#### [Given instruction 1]
In the forum thread about flying model helicopters, why does JW Flynn expect to go flying in the next weekend or so? Answer in one to three sentences.
#### [Given instruction 2]
According to the forum thread about flying model helicopters, how long has it been since Derick last flew?

··· Text shown ···

Remembered seeing yours there in the kitchen area a while back, hehe


----------



## Derick (6/4/15)

JW Flynn said:


> hehe no, I wish, lol, will get the kit and build one at some stage... the ones in the picture are, a v911 and one of two v922's then there is a canopy for a 450 pro.. but really only flying the 450 and the 550 nowadays  have to say, haven't gone for w while, but seeing as projects around the house are starting to thin out for once, I'm probably heading out for flying come the next weekend or so, hehe
> 
> can post a pic of my collection at some stage if you want....
> 
> Remembered seeing yours there in the kitchen area a while back, hehe


Yeah, been about 6 years since I flew - sadly no time anymore, but they are there waiting for in case, one day


----------



## JW Flynn (6/4/15)

Derick said:


> Yeah, been about 6 years since I flew - sadly no time anymore, but they are there waiting for in case, one day


hehe, it is a lovely sport, when you get used to flying around a couple of grand, and every time you try something new you practiced on the flight sims... eish... that is a bunch of adrenaline right there, doing it with the real chopper, hehe, and even worse when you go from the 450 to the 550 trying new things, hehe... 

taking into consideration that a crash on the 450 cots you for a light crash about 1 grand, plus or minus where as the 55 is upwards of like 3K every time...


----------



## Derick (6/4/15)

JW Flynn said:


> hehe, it is a lovely sport, when you get used to flying around a couple of grand, and every time you try something new you practiced on the flight sims... eish... that is a bunch of adrenaline right there, doing it with the real chopper, hehe, and even worse when you go from the 450 to the 550 trying new things, hehe...

··· Data records ···

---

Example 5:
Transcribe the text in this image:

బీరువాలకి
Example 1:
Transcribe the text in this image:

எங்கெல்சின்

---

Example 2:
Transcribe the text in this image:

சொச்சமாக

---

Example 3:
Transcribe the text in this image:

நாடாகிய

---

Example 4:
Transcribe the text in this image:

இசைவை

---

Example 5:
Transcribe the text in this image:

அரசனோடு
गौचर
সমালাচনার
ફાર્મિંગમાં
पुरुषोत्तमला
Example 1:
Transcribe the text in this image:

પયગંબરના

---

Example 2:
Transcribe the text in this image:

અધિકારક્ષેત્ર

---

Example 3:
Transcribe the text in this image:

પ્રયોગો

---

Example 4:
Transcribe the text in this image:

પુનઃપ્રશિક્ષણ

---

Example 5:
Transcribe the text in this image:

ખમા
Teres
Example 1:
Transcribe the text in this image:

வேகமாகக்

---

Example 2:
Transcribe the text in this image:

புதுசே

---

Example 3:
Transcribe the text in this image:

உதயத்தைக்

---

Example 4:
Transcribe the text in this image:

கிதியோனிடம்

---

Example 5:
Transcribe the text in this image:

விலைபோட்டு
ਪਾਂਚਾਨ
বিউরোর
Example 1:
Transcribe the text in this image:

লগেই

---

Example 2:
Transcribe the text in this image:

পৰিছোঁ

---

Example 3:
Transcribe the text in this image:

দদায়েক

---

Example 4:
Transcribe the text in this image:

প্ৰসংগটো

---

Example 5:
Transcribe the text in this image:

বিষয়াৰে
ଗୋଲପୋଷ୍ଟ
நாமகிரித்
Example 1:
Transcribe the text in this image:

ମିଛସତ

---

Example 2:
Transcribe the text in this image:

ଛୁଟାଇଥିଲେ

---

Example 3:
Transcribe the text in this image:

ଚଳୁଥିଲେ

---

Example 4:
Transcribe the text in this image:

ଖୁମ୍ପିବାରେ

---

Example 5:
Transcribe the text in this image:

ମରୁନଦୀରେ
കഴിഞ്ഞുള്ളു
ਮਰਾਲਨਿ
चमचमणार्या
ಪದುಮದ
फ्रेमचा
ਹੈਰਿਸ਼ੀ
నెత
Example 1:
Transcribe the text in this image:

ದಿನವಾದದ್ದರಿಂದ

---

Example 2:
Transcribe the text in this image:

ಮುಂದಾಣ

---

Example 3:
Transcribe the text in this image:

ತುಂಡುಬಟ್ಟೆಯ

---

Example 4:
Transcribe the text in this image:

···

#### [Exercise response 1]
JW Flynn expects to go flying soon because projects around the house are finally starting to thin out. He admits he hasn't gone flying for a while.

#### [Exercise response 2]
About 6 years.